THE Square Kilometre Array (SKA) SA project’s plans to buy 118,000ha of Karoo sheep farmers’ land to protect the radio telescope from interference is finally making headway after a bumpy start at the beginning of 2016.

Farmers who were unwilling to even allow the project’s appraiser access to their land to assess the value of their properties have now allowed the process to get under way. "All 36 farms have now been done. The valuator was on each and every farm, and each was (appraised) individually.

"We are very happy," said Alice Pienaar-Marais, the SKA SA land-acquisition programme manager.

One of the initial sticking points was the fact that some farmers wanted to negotiate as a group. However, the nature of the valuation process, which involves assessing the market value of the land, improvements to the property and quantifiable losses to the business such as relocation costs meant the SKA project had to negotiate with individual land owners, she told Business Day.

The SKA is an international science project located in SA and Australia, and will be the world’s most powerful radio telescope once completed. After the design of the first phase of the telescope was completed last year, scientists mapped out the size and shape of the land required to protect it from radio frequency interference.

About 131,500ha of land surrounding the telescope’s 176-dish core, which lies 80km from Carnarvon, needs to be free from radio frequency interference.

In 2008, the project acquired 13,500ha of this land with the purchase of Losberg and Meys Dam farms.

The area currently being negotiated by the project to protect the core consists of 36 parcels of land held by 22 individuals.

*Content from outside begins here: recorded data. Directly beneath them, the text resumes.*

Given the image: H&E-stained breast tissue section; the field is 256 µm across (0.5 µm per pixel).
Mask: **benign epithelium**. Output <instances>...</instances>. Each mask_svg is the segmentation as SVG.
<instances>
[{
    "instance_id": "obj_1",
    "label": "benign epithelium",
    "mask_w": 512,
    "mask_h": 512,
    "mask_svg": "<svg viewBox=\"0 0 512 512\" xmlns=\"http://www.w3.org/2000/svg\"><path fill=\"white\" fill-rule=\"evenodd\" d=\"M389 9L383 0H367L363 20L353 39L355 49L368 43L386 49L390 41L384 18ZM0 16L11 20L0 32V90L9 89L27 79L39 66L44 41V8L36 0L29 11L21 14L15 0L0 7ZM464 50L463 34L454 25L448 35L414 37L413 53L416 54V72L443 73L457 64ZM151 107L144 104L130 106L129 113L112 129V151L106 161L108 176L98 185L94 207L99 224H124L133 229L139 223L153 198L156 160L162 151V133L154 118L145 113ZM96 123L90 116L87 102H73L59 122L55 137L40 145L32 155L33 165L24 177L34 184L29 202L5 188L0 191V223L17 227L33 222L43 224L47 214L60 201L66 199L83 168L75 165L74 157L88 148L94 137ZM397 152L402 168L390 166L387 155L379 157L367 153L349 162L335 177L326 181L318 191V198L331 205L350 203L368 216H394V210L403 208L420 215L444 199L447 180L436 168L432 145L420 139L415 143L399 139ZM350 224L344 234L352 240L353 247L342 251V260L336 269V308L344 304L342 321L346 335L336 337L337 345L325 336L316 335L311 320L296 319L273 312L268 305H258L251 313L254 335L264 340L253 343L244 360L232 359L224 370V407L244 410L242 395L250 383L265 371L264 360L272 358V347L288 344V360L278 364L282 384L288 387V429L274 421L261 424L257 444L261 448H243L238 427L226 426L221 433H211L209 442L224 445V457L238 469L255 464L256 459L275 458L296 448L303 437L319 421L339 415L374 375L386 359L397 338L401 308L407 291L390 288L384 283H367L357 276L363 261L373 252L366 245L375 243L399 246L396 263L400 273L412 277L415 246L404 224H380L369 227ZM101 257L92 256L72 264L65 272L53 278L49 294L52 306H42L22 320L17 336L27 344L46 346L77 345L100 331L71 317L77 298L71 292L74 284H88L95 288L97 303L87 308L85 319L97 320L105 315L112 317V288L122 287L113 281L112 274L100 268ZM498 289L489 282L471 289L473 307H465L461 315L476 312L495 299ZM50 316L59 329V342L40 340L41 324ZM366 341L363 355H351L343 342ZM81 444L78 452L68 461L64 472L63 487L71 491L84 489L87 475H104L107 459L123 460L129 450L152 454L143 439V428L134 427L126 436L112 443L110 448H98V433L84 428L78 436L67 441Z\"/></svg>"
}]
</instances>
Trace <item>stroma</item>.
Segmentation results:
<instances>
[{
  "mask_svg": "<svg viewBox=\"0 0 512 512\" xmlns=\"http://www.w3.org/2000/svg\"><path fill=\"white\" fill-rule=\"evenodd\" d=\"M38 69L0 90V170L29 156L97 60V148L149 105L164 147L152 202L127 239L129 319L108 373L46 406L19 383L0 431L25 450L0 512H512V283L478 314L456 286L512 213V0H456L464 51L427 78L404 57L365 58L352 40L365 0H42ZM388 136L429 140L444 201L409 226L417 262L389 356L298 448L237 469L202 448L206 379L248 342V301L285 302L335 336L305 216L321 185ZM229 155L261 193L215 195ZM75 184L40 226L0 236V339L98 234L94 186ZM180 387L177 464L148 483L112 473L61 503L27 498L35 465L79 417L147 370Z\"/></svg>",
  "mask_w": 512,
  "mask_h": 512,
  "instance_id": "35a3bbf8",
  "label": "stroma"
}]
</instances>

Pienaar-Marais said offers had been accepted for two farms; negotiations were under way for five; and four farms no longer needed to be bought by the SKA, because their owners barely used the land, and had committed to ensuring there were no activities on their property that would interfere with the telescope. "By negotiating and working together with individual farmers, it actually turned out quite well."

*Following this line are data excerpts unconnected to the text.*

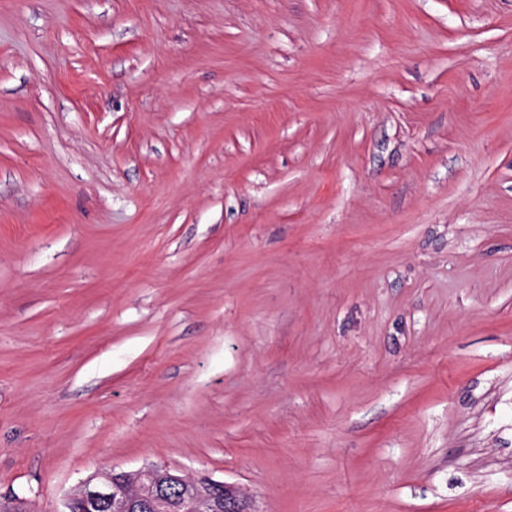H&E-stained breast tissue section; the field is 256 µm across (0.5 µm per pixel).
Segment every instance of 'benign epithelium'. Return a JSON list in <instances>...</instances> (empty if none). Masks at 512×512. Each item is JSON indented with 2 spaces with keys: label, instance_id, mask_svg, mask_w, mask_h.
Returning a JSON list of instances; mask_svg holds the SVG:
<instances>
[{
  "label": "benign epithelium",
  "instance_id": "7a95c632",
  "mask_svg": "<svg viewBox=\"0 0 512 512\" xmlns=\"http://www.w3.org/2000/svg\"><path fill=\"white\" fill-rule=\"evenodd\" d=\"M65 507L66 512H253L231 484L188 479L157 465L135 474L105 471L71 494Z\"/></svg>",
  "mask_w": 512,
  "mask_h": 512
}]
</instances>
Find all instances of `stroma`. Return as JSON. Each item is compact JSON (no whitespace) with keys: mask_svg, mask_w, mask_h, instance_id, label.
Wrapping results in <instances>:
<instances>
[{"mask_svg":"<svg viewBox=\"0 0 512 512\" xmlns=\"http://www.w3.org/2000/svg\"><path fill=\"white\" fill-rule=\"evenodd\" d=\"M149 465L512 512V0H0V512Z\"/></svg>","mask_w":512,"mask_h":512,"instance_id":"1","label":"stroma"}]
</instances>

The appraiser was compiling final valuations for the other 25 farms, and negotiations would then get under way with owners, Pienaar-Marais said.

The SKA SA project has consistently declined to indicate how much it is prepared to pay for the land it acquires, saying only that the price is based on the value of the land, improvements to the property such as dams or fences, and quantifiable losses.

The SKA SA project will also have to pay compensation to landowners who need to grant access rights to small parcels of land, or servitudes, that will hold 21 dishes in three 90km arms spiralling out from the telescope’s core.

In addition to the dishes, the servitudes will also house roads, power lines and base stations. The SKA SA project published a map in October 2015 with corridors of land around the spiral arms that affected 130 farms. It had refined its estimates of the affected land, narrowing the corridors to such an extent that now only 71 farms were affected, Pienaar-Marais said.

Running parallel with the land-acquisition process, construction of the radio telescope is gathering pace. Last week, the team announced that it had detected 50 previously unseen radio galaxies with just four of the dishes that have been constructed as part of the 64-dish MeerKAT array, which will be integrated into the much more powerful SKA.

"This image covers less than 0.01% of the entire celestial sphere," said SKA SA chief scientist Fernando Camilo. Imagine the possibilities with the full 64-dish MeerKAT, said the scientist.